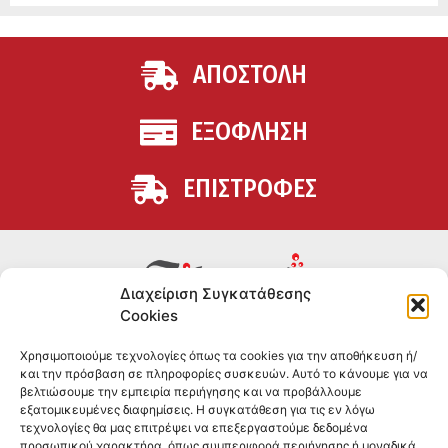
ΑΠΟΣΤΟΛΗ
ΕΞΟΦΛΗΣΗ
ΕΠΙΣΤΡΟΦΕΣ
Διαχείριση Συγκατάθεσης
Cookies
Συμπληρώματα διατροφής για αθλητές και όσους
Χρησιμοποιούμε τεχνολογίες όπως τα cookies για την αποθήκευση ή/
θέλουν να βελτιώσουν τη διατροφή και την υγεία τους.
και την πρόσβαση σε πληροφορίες συσκευών. Αυτό το κάνουμε για να
Επώνυμα brands και εμπειρία ετών στο χώρο.
βελτιώσουμε την εμπειρία περιήγησης και να προβάλλουμε
εξατομικευμένες διαφημίσεις. Η συγκατάθεση για τις εν λόγω
τεχνολογίες θα μας επιτρέψει να επεξεργαστούμε δεδομένα
ΠΛΗΡΟΦΟΡΙΕΣ
προσωπικού χαρακτήρα, όπως συμπεριφορά περιήγησης ή μοναδικά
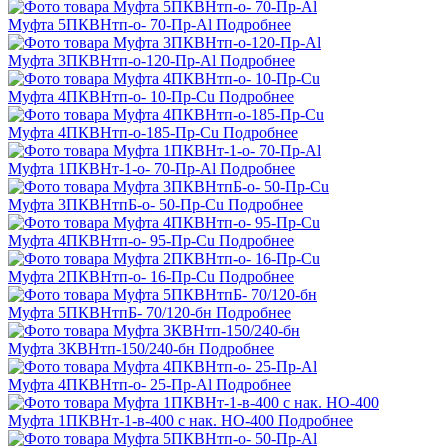
Муфта 5ПКВНтп-о- 70-Пр-Al
Подробнее
Муфта 3ПКВНтп-о-120-Пр-Al
Подробнее
Муфта 4ПКВНтп-о- 10-Пр-Cu
Подробнее
Муфта 4ПКВНтп-о-185-Пр-Cu
Подробнее
Муфта 1ПКВНт-1-о- 70-Пр-Al
Подробнее
Муфта 3ПКВНтпБ-о- 50-Пр-Cu
Подробнее
Муфта 4ПКВНтп-о- 95-Пр-Cu
Подробнее
Муфта 2ПКВНтп-о- 16-Пр-Cu
Подробнее
Муфта 5ПКВНтпБ- 70/120-бн
Подробнее
Муфта 3КВНтп-150/240-бн
Подробнее
Муфта 4ПКВНтп-о- 25-Пр-Al
Подробнее
Муфта 1ПКВНт-1-в-400 с нак. НО-400
Подробнее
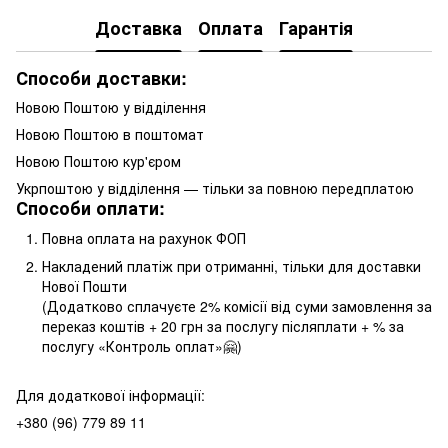
Доставка
Оплата
Гарантія
Способи доставки:
Новою Поштою у відділення
Новою Поштою в поштомат
Новою Поштою кур'єром
Укрпоштою у відділення — тільки за повною передплатою
Способи оплати:
Повна оплата на рахунок ФОП
Накладений платіж при отриманні, тільки для доставки
Нової Пошти
(Додатково сплачуєте 2% комісії від суми замовлення за
переказ коштів + 20 грн за послугу післяплати + % за
послугу «Контроль оплат»🤗)
Для додаткової інформації:
+380 (96) 779 89 11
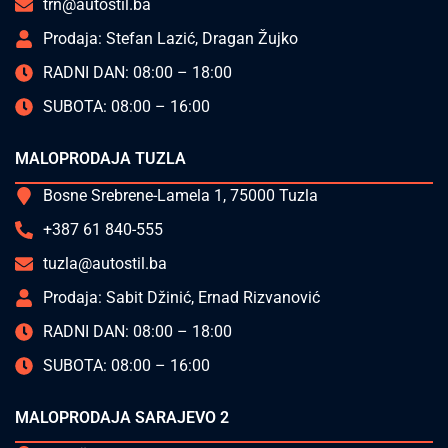
trn@autostil.ba
Prodaja: Stefan Lazić, Dragan Žujko
RADNI DAN: 08:00 – 18:00
SUBOTA: 08:00 – 16:00
MALOPRODAJA TUZLA
Bosne Srebrene-Lamela 1, 75000 Tuzla
+387 61 840-555
tuzla@autostil.ba
Prodaja: Sabit Džinić, Ernad Rizvanović
RADNI DAN: 08:00 – 18:00
SUBOTA: 08:00 – 16:00
MALOPRODAJA SARAJEVO 2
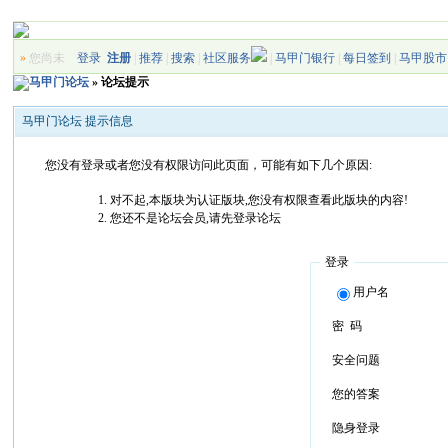
»
您尚未
登录
注册
|
推荐
|
搜索
|
社区服务
|
马甲门银行
|
每日签到
|
马甲股市
马甲门论坛
» 论坛提示
马甲门论坛 提示信息
您没有登录或者您没有权限访问此页面，可能有如下几个原因:
对不起,本版块为认证版块,您没有权限查看此版块的内容!
您还不是论坛会员,请先登录论坛
登录
用户名
密 码
安全问题
您的答案
隐身登录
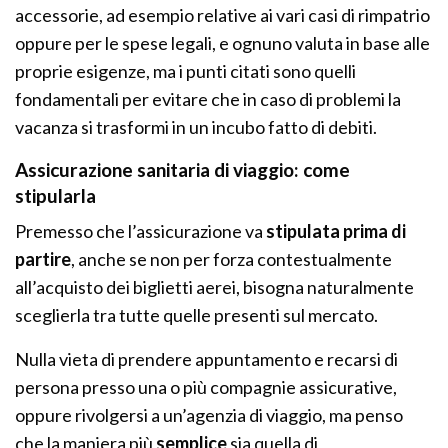
accessorie, ad esempio relative ai vari casi di rimpatrio
oppure per le spese legali, e ognuno valuta in base alle
proprie esigenze, ma i punti citati sono quelli
fondamentali per evitare che in caso di problemi la
vacanza si trasformi in un incubo fatto di debiti.
Assicurazione sanitaria di viaggio: come
stipularla
Premesso che l’assicurazione va
stipulata prima di
partire
, anche se non per forza contestualmente
all’acquisto dei biglietti aerei, bisogna naturalmente
sceglierla tra tutte quelle presenti sul mercato.
Nulla vieta di prendere appuntamento e recarsi di
persona presso una o più compagnie assicurative,
oppure rivolgersi a un’agenzia di viaggio, ma penso
che la maniera più
semplice
sia quella di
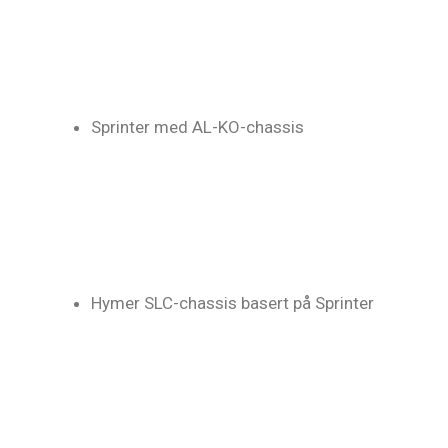
Sprinter med AL-KO-chassis
Hymer SLC-chassis basert på Sprinter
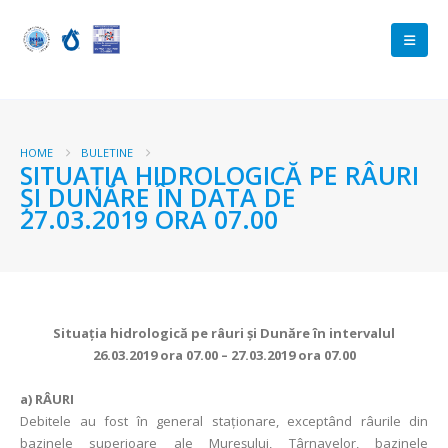
HOME
BULETINE
SITUAŢIA HIDROLOGICĂ PE RÂURI
ŞI DUNĂRE ÎN DATA DE
27.03.2019 ORA 07.00
Situaţia hidrologică pe râuri şi Dunăre în intervalul
26.03.2019 ora 07.00 – 27.03.2019 ora 07.00
a)
RÂURI
Debitele au fost în general staționare, exceptând râurile din
bazinele superioare ale Mureșului, Târnavelor, bazinele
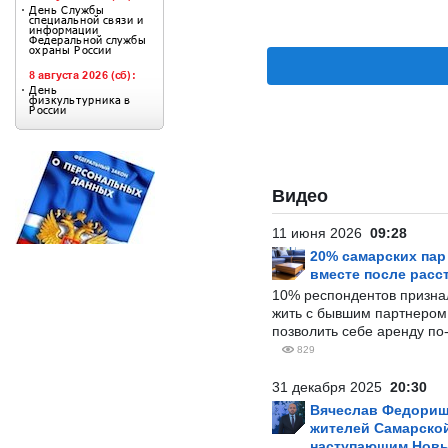
Видео
11 июня 2026
09:28
20% самарских па
вместе после расс
10% респондентов призна
жить с бывшим партнером и
позволить себе аренду по
829
31 декабря 2025
20:30
Вячеслав Федорищ
жителей Самарской
наступающим Нов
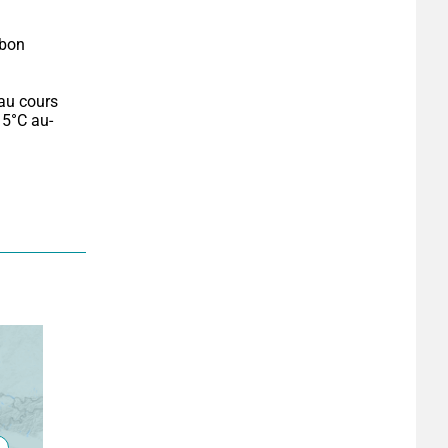
bon 
au cours 
t 5°C au-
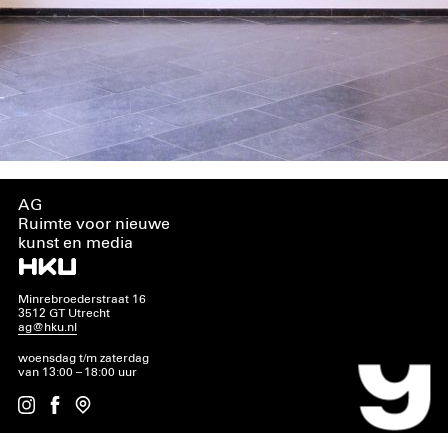
AG
Ruimte voor nieuwe
kunst en media
Minrebroederstraat 16
3512 GT Utrecht
ag@hku.nl
woensdag t/m zaterdag
van 13:00 – 18:00 uur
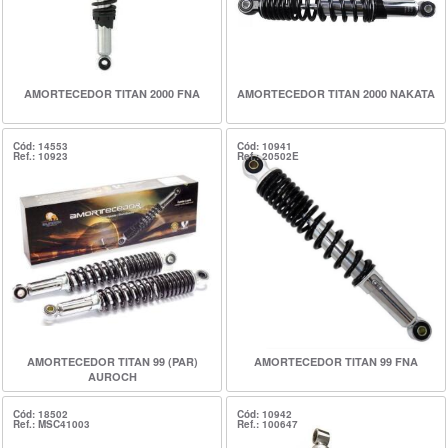
AMORTECEDOR TITAN 2000 FNA
AMORTECEDOR TITAN 2000 NAKATA
Cód: 14553
Cód: 10941
Ref.: 10923
Ref.: 20502E
AMORTECEDOR TITAN 99 (PAR)
AMORTECEDOR TITAN 99 FNA
AUROCH
Cód: 18502
Cód: 10942
Ref.: MSC41003
Ref.: 100647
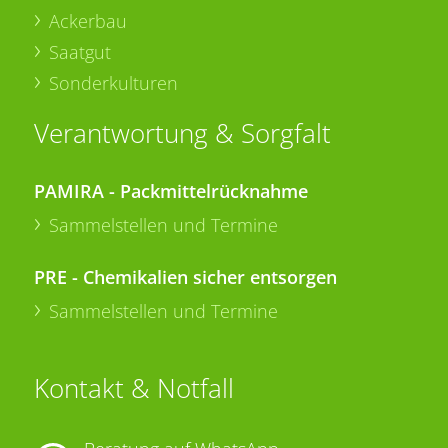
Ackerbau
Saatgut
Sonderkulturen
Verantwortung & Sorgfalt
PAMIRA - Packmittelrücknahme
Sammelstellen und Termine
PRE - Chemikalien sicher entsorgen
Sammelstellen und Termine
Kontakt & Notfall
-.-.-
# [Requirement]
Copy the lines of the material word for word, from the one containing "Sprinter med AL-KO-chassis" through the one containing "bazinele superioare ale", inclusive. Leave the pictures out of your answer.

# [Exercise solution]
Sprinter med AL-KO-chassis
Hymer SLC-chassis basert på Sprinter
HOME
BULETINE
SITUAŢIA HIDROLOGICĂ PE RÂURI
ŞI DUNĂRE ÎN DATA DE
27.03.2019 ORA 07.00
Situaţia hidrologică pe râuri şi Dunăre în intervalul
26.03.2019 ora 07.00 – 27.03.2019 ora 07.00
a)
RÂURI
Debitele au fost în general staționare, exceptând râurile din
bazinele superioare ale Mureșului, Târnavelor, bazinele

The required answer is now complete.